Republicans, to pay for the investments they seek, have proposed no new taxes and instead have suggested diverting unspent money from the American Rescue Plan.
Negotiations have come down to arguments over Biden’s “go big or go home” approach and Republicans’ “read my lips; no new taxes.”
Recent polling shows a majority of the public siding with Biden on both the spending and on how to pay for it:
• A mid-April Marist poll, conducted for NPR and the PBS News Hour, found that 56 percent of those polled supported Biden’s American Jobs Plan at its full $2.25 trillion in spending; and 65 percent favored a proposed tax increase for those making more than $400,000 a year.
• A more recent poll, by Data for Progress and Invest in America, found 58 percent support among voters for both Biden’s American Jobs Plan and the American Families Plan; and 63 percent support for increasing the corporate tax rate. Only 22 percent supported using unspent pandemic relief funds and an increase of fees to pay for improvements. As well, even 52 percent of Republican voters polled expressed support for Biden’s tax proposal.
When given a choice between the spending packages, 51 percent of voters opted for Biden’s plan, while 32 percent backed the Republican plan.

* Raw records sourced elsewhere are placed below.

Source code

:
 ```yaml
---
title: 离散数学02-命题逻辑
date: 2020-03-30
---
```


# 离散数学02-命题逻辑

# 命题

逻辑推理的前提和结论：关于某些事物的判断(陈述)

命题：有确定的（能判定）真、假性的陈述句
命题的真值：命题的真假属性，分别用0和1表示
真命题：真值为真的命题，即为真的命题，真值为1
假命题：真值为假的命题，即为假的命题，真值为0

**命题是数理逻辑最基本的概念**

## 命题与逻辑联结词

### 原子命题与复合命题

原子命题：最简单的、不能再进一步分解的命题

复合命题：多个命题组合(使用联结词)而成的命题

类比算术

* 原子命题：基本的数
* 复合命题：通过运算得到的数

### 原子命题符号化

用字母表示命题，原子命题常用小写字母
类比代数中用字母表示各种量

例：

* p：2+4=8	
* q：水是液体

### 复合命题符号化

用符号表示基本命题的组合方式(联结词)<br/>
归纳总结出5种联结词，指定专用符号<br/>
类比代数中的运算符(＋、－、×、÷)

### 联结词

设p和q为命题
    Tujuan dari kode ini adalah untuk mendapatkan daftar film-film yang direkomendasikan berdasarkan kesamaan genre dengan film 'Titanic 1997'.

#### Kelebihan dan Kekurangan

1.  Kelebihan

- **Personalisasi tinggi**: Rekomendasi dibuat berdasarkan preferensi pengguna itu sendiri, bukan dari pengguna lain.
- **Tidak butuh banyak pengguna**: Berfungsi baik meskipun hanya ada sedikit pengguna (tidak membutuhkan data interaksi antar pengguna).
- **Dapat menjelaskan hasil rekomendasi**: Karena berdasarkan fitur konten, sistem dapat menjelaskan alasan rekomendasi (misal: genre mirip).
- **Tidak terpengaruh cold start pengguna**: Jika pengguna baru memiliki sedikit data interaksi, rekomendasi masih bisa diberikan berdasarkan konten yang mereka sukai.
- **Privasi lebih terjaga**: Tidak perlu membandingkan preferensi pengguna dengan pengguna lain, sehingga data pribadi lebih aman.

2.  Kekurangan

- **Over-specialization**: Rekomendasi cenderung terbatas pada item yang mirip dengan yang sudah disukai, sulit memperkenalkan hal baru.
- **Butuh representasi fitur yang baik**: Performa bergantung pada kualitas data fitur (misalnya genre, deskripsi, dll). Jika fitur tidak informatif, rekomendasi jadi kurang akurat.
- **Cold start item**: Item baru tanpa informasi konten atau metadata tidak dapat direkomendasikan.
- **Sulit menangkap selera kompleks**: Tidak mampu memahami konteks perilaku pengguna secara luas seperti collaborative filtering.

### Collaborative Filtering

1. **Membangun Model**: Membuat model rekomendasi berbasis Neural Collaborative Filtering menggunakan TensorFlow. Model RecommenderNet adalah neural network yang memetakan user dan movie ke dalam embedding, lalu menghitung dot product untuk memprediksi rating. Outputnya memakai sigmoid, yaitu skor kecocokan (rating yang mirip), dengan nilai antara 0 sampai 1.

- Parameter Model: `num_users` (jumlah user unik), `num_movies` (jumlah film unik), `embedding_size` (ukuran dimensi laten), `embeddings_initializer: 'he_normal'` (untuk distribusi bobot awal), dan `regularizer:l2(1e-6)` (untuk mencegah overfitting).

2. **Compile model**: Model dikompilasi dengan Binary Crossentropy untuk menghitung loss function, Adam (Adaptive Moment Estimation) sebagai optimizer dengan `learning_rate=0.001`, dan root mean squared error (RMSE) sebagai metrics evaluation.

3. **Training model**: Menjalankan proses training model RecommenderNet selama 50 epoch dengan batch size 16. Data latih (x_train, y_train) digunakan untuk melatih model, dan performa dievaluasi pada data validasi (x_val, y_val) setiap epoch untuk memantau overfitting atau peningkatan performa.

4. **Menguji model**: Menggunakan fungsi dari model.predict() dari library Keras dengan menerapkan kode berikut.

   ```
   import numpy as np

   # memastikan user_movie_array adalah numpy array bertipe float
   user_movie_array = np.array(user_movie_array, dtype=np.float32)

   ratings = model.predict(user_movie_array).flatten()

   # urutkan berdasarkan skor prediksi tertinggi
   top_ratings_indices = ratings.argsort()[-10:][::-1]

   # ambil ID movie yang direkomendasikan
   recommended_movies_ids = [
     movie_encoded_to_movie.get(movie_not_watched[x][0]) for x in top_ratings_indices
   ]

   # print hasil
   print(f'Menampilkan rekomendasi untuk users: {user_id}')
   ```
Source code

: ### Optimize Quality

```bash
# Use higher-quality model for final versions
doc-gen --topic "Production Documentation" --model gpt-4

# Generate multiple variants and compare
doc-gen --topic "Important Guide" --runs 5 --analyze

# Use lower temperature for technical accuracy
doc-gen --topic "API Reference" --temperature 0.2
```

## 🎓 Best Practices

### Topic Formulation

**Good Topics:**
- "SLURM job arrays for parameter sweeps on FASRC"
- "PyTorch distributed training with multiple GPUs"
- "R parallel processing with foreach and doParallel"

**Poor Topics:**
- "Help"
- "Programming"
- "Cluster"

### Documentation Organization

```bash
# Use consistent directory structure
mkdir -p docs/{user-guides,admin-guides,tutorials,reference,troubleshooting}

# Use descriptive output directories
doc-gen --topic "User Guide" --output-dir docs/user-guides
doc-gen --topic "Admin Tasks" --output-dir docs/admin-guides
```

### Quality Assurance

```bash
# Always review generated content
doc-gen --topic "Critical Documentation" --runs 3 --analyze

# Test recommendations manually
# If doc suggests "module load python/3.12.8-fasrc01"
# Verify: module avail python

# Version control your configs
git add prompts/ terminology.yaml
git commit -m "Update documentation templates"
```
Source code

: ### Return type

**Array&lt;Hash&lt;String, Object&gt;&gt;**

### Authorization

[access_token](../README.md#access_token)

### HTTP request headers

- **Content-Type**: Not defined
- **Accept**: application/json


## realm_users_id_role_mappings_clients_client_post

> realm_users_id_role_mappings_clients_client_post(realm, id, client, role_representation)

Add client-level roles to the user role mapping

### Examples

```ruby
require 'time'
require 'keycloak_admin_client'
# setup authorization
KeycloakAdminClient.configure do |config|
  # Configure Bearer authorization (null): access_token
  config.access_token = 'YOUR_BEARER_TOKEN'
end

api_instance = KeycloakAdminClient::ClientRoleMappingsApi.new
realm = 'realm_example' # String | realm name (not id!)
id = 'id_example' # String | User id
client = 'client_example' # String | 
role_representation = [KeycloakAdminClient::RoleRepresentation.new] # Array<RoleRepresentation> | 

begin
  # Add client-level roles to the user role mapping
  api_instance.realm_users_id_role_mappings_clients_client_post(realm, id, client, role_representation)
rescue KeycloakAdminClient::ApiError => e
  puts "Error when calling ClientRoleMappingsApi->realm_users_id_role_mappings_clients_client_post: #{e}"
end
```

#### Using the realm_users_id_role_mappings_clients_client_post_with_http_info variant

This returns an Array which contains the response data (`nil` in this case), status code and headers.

Congress should note the convincing public support for Biden’s plans and for the realistic — and fair — sources of revenue that he has identified.
Bipartisanship should always be the starting point from which these and other discussions start, but — as shown by Friday’s move by Senate Republicans to block a bipartisan commission’s investigation of the Jan. 6 U.S. Capitol riots — comity between the two parties can’t be favored over action needed in the country and supported by Americans.
Democrats have the option — as they did with the American Rescue Plan — of using budget reconciliation to bypass Senate Republicans’ filibuster to adopt the president infrastructure proposals. If an agreement cannot be reached soon, Democrats should move forward.
And Republicans — as many did in boasting about what the American Rescue Plan brought to their constituents, even after voting against it — will be welcome to join in when Biden calls “All aboard!”